Scarred from an ordeal that nearly took her life, is Kim strong enough to stop a terrifying killer from silencing the clinic’s previous patients one by one?

My review:

Hidden Scars is a tense and thoroughly enjoyable crime thriller. Fragile yet tough-as-nails Kim is back after her horrific near-death experience – having expertly faked a full recovery during her psych evaluation. Instead of heeding the advice of her empathetic boss and taking it easy, she cannot tolerate the inept, despicable, misogynistic and ambitious DI who’s been standing in for her – especially the negative effect he’s having on her precious team.


She soon gets rid of him in her typically direct and undiplomatic way and is back on the job in full force, much to the gratitude of Bryant, Stace and Penn. While her management style is certainly not to everyone’s taste, she sure makes things happen and has the utmost respect of her team.


Reading a Kim Stone novel is like being welcomed back into the bosom of a favourite family. I adore catching up with the personal stories of this diverse police team as much as I enjoy the gritty crimes they tackle. (Each of the novels in the series, by the way, can be read as a standalone book.)

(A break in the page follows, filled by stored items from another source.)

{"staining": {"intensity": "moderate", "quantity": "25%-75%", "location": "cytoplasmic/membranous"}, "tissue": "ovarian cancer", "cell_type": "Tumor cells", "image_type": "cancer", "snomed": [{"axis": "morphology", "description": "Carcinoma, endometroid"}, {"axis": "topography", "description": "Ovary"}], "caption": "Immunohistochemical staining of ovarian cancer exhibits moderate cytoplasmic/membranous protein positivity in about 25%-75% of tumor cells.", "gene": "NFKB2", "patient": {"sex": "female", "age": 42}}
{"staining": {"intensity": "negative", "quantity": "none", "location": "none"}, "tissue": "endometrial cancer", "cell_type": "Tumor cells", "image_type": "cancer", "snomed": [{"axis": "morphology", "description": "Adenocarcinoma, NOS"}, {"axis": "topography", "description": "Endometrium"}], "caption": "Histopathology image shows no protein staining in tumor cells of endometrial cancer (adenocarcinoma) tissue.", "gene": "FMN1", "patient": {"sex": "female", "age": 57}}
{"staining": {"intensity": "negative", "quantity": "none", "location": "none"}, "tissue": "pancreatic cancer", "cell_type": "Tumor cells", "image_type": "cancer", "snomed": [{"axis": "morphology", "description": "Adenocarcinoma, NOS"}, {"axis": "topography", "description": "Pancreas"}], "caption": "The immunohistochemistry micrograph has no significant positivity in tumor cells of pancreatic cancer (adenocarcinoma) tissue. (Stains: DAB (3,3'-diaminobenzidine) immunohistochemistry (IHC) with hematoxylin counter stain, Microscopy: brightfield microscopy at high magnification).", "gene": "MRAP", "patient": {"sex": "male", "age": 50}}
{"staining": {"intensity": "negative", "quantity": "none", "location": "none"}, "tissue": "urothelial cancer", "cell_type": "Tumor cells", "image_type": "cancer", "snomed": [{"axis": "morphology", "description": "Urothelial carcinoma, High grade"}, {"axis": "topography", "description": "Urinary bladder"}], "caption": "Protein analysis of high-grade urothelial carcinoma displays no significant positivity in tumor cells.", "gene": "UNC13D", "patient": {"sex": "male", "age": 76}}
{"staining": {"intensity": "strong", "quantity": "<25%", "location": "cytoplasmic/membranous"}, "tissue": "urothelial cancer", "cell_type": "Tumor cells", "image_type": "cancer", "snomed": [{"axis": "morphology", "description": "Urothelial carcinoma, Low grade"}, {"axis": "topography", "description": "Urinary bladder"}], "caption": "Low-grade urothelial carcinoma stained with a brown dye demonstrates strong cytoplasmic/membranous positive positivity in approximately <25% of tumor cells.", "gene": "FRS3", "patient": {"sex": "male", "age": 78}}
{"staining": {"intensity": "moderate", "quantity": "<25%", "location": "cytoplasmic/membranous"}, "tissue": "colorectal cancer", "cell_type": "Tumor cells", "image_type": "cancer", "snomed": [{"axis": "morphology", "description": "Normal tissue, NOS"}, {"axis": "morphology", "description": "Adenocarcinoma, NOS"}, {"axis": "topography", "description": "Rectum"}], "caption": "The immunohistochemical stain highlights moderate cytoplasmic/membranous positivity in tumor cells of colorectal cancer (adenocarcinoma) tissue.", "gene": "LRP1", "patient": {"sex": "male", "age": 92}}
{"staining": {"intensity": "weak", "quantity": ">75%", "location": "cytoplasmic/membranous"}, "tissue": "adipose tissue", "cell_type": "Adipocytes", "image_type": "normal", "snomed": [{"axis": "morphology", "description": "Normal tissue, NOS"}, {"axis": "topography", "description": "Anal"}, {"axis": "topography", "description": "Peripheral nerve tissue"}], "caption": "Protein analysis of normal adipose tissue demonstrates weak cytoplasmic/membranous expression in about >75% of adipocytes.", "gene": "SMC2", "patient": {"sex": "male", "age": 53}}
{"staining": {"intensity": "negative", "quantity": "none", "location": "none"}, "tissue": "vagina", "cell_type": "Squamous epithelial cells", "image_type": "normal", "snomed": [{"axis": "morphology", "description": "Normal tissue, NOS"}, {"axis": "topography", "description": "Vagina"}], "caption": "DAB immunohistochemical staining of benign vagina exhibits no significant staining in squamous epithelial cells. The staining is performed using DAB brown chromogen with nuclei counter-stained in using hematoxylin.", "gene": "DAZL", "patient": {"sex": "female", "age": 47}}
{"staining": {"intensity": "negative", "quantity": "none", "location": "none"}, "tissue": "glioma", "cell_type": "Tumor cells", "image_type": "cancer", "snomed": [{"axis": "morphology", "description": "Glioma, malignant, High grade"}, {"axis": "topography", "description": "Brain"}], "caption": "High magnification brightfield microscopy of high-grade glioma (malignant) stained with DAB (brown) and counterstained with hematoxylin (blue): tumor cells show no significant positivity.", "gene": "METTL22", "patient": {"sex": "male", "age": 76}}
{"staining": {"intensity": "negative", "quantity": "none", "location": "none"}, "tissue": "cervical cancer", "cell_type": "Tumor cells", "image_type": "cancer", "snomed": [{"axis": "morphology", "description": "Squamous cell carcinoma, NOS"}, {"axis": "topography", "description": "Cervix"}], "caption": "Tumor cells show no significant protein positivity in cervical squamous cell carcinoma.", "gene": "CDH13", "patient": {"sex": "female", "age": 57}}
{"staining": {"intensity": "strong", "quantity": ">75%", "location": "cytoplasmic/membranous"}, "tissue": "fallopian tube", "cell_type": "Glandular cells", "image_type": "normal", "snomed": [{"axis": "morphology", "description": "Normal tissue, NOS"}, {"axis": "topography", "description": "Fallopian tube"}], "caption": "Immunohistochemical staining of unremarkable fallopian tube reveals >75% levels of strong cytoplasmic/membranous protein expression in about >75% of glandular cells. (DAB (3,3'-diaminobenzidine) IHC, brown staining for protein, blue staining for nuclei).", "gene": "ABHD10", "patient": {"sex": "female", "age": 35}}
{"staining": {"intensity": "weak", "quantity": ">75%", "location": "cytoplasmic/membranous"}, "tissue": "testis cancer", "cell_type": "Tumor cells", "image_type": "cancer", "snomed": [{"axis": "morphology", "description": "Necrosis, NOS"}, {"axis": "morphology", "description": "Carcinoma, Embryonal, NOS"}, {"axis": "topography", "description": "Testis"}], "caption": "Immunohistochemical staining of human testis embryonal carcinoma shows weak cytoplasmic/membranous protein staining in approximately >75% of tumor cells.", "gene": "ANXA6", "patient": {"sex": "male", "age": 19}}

In Hidden Scars, Kim and her team investigate a number of supposed suicide victims, each of whom seems to have links to dodgy practitioners who try to change a person’s sexuality. Marsons turns her considerable skill to exploring conversion therapy, or turning gay people straight. In parallel with this thread is an investigation into the mysterious disappearance of a seemingly normal husband.


Hidden Scars is written with Marson’s wonderfully fluent and gripping writing style, complete with her trademark humour and a cast of characters ranging from the truly despicable to the absolutely delightful. It’s clever and surprising and utterly readable.

About the author:

Angela Marsons is the Wall Street Journal and USA Today bestselling author of the DI Kim Stone series and her books have sold more than 5 million in 7 years.

She lives in Worcestershire with her partner and their 2 cheeky Golden Retrievers.

She first discovered her love of writing at Junior School when actual lessons came second to watching other people and quietly making up her own stories about them. Her report card invariably read “Angela would do well if she minded her own business as well as she minds other people’s”.

After years of writing relationship based stories (The Forgotten Woman and Dear Mother) Angela turned to Crime, fictionally speaking of course, and developed a character that refused to go away.

She is signed to Bookouture.com for a total of 28 books in the Kim Stone series and her books have been translated into 30 languages.